The Rational Quadratic kernel.

\[k(x, x') = \left(1 + \frac{(x - x')^2}{2\alpha\ell^2} \right)^{-\alpha}\]
class pymc3.gp.cov.Exponential(input_dim, lengthscales, active_dims=None)

The Exponential kernel.

\[k(x, x') = \mathrm{exp}\left[ -\frac{||x - x'||}{2\ell^2} \right]\]
class pymc3.gp.cov.Matern52(input_dim, lengthscales, active_dims=None)

The Matern kernel with nu = 5/2.

\[k(x, x') = \left(1 + \frac{\sqrt{5(x - x')^2}}{\ell} + \frac{5(x-x')^2}{3\ell^2}\right) \mathrm{exp}\left[ - \frac{\sqrt{5(x - x')^2}}{\ell} \right]\]
class pymc3.gp.cov.Matern32(input_dim, lengthscales, active_dims=None)

The Matern kernel with nu = 3/2.

\[k(x, x') = \left(1 + \frac{\sqrt{3(x - x')^2}}{\ell}\right)\mathrm{exp}\left[ - \frac{\sqrt{3(x - x')^2}}{\ell} \right]\]
class pymc3.gp.cov.Linear(input_dim, c, active_dims=None)

The Linear kernel.

\[k(x, x') = (x - c)(x' - c)\]
class pymc3.gp.cov.Polynomial(input_dim, c, d, offset, active_dims=None)

The Polynomial kernel.

\[k(x, x') = [(x - c)(x' - c) + \mathrm{offset}]^{d}\]
class pymc3.gp.cov.Cosine(input_dim, lengthscales, active_dims=None)

The Cosine kernel.

\[k(x, x') = \mathrm{cos}\left( \frac{||x - x'||}{ \ell^2} \right)\]
class pymc3.gp.cov.WarpedInput(input_dim, cov_func, warp_func, args=None, active_dims=None)

Warp the inputs of any kernel using an arbitrary function defined using Theano.

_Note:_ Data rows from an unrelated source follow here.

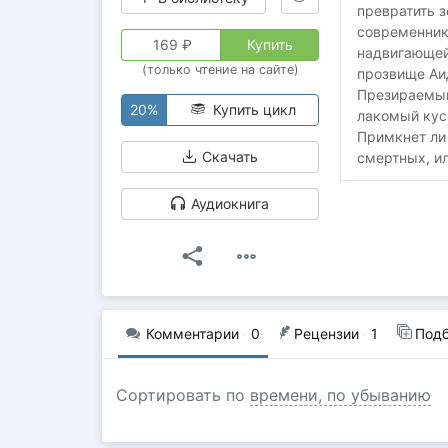
превратить з
современник,
169
₽
Купить
надвигающей
(только чтение на сайте)
прозвище Аид
Презираемый
20%
Купить цикл
лакомый кус
Примкнет ли
Скачать
смертных, ил
Аудиокнига
Комментарии
·
0
Рецензии
·
1
Под
Сортировать по
времени, по убыванию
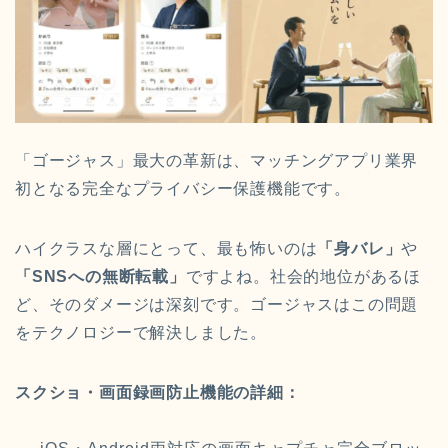
「ゴージャス」最大の革新は、マッチングアプリ業界
初となる完全なプライバシー保護機能です。
ハイクラスな層にとって、最も怖いのは
「身バレ」
や
「SNSへの無断転載」
ですよね。社会的地位があるほ
ど、そのダメージは深刻です。ゴージャスはこの問題
をテクノロジーで解決しました。
スクショ・画面録画防止機能の詳細：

\[k(x, x') = k(w(x), w(x'))\]
Parameters:
  • cov_func (Covariance) –
  • warp_func (callable) – Theano function of X and additional optional arguments.
  • args (optional, tuple or list of scalars or PyMC3 variables) – Additional inputs (besides X or Z) to warp_func.
class pymc3.gp.cov.Gibbs(input_dim, lengthscale_func, args=None, active_dims=None)

The Gibbs kernel. Use an arbitrary lengthscale function defined using Theano. Only tested in one dimension.

\[k(x, x') = \sqrt{\frac{2\ell(x)\ell(x')}{\ell^2(x) + \ell^2(x')}} \mathrm{exp}\left[ -\frac{(x - x')^2}{\ell^2(x) + \ell^2(x')} \right]\]
Parameters:
  • lengthscale_func (callable) – Theano function of X and additional optional arguments.
  • args (optional, tuple or list of scalars or PyMC3 variables) – Additional inputs (besides X or Z) to lengthscale_func.